Focusing on promotional themes in the PPI class must not overlook what lies behind the drive to create distinctive brand identities. The Rx industry’s research and development capacity is so great that, although a breakthrough product may benefit for a time by being ahead of others, competition proceeds to generate effective products with new features, giving prescribers, and accordingly, patients multiple therapeutic options. The creation of striking, appealing advertising derives from this scientific competition - from the development of effective alternatives to what is already on the market.

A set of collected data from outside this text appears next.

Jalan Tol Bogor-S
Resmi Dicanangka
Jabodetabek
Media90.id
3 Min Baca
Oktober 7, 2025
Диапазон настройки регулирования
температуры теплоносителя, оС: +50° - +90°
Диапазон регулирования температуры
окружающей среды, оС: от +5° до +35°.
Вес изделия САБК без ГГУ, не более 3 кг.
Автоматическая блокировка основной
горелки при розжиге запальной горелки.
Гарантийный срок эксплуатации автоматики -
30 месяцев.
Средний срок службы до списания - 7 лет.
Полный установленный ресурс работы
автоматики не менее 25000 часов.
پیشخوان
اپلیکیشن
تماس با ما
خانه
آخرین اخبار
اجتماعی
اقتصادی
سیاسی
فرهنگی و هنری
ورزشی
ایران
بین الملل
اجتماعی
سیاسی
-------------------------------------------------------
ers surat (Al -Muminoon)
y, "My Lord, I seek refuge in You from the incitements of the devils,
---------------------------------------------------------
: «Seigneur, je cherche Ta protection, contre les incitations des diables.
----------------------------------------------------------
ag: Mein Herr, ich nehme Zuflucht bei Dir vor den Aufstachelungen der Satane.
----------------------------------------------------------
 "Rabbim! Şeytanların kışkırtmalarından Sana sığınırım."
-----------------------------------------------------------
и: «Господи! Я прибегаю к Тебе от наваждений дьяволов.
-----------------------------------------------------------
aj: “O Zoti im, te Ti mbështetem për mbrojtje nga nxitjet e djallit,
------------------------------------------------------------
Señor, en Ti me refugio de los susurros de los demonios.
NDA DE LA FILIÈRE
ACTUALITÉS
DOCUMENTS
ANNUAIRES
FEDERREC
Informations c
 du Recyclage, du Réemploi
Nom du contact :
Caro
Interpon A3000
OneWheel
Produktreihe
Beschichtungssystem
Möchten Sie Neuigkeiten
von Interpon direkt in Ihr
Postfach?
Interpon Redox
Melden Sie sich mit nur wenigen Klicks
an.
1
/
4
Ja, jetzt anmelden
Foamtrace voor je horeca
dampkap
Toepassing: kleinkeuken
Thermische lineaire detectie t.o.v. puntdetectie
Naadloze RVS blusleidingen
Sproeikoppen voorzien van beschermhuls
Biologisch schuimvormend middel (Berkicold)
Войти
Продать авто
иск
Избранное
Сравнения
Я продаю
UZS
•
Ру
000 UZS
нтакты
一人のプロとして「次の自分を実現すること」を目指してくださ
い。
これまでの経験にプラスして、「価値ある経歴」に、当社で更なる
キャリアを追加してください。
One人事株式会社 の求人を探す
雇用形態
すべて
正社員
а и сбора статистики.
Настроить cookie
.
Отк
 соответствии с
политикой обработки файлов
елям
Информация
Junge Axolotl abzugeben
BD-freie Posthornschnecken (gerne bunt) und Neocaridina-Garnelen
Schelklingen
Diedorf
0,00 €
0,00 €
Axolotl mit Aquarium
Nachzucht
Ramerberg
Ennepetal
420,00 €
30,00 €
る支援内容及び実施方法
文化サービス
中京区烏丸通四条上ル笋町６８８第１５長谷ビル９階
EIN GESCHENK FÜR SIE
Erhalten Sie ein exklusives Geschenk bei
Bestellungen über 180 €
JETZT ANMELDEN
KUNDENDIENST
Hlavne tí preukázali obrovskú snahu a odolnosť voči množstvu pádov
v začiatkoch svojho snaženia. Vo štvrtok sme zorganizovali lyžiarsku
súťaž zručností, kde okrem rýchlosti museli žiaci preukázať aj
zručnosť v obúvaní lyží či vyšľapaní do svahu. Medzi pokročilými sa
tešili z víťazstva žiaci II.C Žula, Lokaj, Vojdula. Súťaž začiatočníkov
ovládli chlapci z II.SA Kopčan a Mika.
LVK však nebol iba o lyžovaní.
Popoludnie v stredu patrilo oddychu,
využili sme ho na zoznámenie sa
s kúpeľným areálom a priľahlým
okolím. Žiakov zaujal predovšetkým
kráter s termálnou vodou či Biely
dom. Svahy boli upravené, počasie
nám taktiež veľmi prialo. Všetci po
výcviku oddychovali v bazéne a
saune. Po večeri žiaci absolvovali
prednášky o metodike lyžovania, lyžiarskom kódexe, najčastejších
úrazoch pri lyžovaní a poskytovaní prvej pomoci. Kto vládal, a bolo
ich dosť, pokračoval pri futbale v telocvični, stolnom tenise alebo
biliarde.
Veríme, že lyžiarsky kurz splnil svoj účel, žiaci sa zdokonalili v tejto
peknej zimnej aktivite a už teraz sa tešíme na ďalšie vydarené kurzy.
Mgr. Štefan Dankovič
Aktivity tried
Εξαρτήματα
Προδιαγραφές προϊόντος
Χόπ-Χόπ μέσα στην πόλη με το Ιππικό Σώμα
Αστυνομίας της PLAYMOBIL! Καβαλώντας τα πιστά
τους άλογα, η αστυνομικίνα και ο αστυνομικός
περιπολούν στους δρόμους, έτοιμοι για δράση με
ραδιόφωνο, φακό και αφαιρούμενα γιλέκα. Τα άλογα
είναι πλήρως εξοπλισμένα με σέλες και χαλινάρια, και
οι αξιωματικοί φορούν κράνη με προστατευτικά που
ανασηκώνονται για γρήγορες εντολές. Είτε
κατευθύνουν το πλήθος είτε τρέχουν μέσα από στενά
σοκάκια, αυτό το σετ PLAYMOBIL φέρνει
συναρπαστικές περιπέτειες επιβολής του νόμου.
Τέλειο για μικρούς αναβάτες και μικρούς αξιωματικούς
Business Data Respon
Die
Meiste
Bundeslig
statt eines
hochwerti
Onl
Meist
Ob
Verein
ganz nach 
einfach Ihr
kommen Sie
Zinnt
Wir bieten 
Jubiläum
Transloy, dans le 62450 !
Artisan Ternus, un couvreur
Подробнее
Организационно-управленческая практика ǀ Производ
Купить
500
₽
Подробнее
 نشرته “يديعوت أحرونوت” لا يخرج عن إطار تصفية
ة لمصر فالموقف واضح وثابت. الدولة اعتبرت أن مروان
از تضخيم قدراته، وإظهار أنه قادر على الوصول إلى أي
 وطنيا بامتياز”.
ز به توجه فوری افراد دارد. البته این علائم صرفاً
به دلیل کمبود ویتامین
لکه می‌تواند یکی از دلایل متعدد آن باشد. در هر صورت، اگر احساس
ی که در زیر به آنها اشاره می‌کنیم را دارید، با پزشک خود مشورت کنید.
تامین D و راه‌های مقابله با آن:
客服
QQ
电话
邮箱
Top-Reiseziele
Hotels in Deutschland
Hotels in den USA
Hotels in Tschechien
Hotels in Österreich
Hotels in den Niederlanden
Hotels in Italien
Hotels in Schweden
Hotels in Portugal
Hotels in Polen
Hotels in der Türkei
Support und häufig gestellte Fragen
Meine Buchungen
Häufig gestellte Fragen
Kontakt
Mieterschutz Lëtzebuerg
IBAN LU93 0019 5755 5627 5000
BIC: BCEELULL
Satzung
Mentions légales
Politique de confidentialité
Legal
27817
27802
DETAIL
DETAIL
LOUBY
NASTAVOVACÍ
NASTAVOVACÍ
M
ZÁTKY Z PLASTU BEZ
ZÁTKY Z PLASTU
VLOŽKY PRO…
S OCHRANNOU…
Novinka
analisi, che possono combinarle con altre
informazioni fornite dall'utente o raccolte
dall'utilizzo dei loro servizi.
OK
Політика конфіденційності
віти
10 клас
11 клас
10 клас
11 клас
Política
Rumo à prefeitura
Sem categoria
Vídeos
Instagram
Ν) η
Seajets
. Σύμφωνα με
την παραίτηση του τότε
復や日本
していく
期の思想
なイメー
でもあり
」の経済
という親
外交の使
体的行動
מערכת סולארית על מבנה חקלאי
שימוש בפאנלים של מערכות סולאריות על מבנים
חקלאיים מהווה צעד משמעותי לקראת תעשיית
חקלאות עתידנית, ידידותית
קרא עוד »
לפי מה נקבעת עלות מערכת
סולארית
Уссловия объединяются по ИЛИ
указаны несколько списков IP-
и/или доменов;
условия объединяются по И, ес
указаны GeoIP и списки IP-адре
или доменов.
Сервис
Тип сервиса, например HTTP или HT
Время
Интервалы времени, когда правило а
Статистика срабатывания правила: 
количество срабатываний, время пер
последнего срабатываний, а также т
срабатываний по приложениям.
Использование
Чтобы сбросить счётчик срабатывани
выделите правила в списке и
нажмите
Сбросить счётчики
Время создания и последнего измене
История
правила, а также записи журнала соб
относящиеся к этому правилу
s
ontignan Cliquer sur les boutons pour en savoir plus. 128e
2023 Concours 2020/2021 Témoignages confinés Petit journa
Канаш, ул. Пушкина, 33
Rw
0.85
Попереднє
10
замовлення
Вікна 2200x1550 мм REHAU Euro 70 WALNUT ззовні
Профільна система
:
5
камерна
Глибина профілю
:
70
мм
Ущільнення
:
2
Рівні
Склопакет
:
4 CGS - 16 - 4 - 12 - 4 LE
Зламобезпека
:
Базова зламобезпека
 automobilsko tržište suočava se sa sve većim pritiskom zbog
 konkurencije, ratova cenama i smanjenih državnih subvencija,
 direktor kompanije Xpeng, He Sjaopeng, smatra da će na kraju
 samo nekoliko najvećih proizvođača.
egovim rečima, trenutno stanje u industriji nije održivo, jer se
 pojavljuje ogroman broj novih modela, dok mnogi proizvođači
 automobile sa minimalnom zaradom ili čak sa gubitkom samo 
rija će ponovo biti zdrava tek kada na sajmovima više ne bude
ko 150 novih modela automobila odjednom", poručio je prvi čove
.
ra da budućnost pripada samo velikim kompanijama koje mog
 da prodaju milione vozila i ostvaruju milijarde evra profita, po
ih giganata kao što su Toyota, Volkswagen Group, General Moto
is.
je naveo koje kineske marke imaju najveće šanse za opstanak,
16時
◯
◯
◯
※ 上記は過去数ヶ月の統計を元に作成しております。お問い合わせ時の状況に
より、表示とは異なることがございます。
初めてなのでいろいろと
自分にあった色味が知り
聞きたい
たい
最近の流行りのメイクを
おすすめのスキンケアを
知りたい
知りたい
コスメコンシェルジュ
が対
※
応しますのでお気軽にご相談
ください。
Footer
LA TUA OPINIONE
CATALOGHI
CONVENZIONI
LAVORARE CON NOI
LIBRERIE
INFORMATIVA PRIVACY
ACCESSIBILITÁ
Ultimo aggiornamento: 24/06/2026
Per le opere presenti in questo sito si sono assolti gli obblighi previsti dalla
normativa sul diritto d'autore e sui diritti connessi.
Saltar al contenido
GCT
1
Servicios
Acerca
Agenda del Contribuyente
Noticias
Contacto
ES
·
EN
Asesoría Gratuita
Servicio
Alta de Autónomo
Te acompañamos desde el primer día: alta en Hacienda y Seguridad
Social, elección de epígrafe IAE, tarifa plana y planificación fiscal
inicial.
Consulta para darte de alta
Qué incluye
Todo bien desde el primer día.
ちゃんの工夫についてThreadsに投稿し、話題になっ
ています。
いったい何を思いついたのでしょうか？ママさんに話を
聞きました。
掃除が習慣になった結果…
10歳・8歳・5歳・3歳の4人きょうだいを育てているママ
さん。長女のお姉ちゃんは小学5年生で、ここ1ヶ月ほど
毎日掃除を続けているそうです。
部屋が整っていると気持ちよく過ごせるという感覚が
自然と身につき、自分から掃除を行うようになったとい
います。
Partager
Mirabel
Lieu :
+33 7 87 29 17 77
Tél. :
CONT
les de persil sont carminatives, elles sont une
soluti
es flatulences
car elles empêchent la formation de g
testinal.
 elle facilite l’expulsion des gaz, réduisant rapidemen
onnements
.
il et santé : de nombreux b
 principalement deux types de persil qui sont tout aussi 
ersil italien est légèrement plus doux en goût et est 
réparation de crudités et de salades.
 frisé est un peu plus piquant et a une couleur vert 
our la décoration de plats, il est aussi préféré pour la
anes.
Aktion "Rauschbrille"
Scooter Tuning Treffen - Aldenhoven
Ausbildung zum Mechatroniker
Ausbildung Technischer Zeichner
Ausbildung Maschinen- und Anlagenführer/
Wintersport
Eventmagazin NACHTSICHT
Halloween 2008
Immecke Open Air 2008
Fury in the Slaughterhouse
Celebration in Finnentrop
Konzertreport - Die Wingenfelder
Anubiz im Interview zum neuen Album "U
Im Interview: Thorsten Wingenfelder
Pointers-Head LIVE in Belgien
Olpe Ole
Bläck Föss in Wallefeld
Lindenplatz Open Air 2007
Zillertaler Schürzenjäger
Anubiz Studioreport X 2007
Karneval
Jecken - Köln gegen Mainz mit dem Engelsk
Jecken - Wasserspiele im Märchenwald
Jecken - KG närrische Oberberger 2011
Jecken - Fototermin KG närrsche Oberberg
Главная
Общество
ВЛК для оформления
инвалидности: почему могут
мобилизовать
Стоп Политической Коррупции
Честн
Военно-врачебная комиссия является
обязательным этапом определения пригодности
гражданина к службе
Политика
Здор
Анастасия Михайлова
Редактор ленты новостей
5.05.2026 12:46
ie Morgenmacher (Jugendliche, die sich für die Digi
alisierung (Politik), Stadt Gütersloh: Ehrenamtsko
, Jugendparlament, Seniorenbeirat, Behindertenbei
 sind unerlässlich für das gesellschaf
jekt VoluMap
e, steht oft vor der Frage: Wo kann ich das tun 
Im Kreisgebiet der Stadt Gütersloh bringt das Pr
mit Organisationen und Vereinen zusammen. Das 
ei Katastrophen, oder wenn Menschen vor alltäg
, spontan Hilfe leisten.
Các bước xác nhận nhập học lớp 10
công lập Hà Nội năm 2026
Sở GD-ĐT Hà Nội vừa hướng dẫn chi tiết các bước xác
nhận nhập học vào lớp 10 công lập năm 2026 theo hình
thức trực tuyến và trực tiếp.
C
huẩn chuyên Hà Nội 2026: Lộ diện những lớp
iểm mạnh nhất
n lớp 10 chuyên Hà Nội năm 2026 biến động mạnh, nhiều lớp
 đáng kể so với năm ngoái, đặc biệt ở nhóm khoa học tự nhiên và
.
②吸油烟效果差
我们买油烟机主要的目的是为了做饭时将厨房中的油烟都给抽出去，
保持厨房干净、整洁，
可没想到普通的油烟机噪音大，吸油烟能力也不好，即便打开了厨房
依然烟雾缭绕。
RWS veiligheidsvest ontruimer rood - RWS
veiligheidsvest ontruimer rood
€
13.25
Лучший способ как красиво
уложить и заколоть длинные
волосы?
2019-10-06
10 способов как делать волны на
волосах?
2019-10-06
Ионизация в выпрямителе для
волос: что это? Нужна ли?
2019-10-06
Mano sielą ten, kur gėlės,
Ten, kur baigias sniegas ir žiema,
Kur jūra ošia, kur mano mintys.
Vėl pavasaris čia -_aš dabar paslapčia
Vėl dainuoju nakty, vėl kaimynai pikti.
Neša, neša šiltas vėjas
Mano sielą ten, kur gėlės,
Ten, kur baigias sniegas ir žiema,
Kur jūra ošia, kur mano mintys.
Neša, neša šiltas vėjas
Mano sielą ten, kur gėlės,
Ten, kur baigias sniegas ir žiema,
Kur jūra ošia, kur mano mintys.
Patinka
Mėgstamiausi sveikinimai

Protonix will compete in the $10 billion acid suppression market with a product personality which will challenge Prevacid’s “Tummy” as a humor icon in this drug class. Protonix’s campaign will be led by the fanciful figure of a monster nicknamed “GERDee” by the product team. “GERDee” is a hybrid creature with reptilian and feline features, which according to Grace Fenton, vice president, management supervisor on the Protonix account at LM&P, represents the nighttime symptoms of the product’s indication, erosive GERD.
Patient’s nightmare
“GERDee” is introduced immediately in the six-page, journal advertisement which launched the product. On the opening righthand page, a patient, awakened at night, is seated on the edge of the bed with his hand on his chest - a gesture indicating GERD discomfort. He is looking apprehensively over his shoulder at a looming monster - “GERDee” - ready to pounce and threatening him with menacing teeth, claws, and a hostile glare. He is scared to death and the headline explains the situation - “Erosive GERD can be a monster at night.” The scene is rendered in a colorful art style with overtones of a children book’s illustrations. Clearly, there is a problem, but the mood is light-hearted.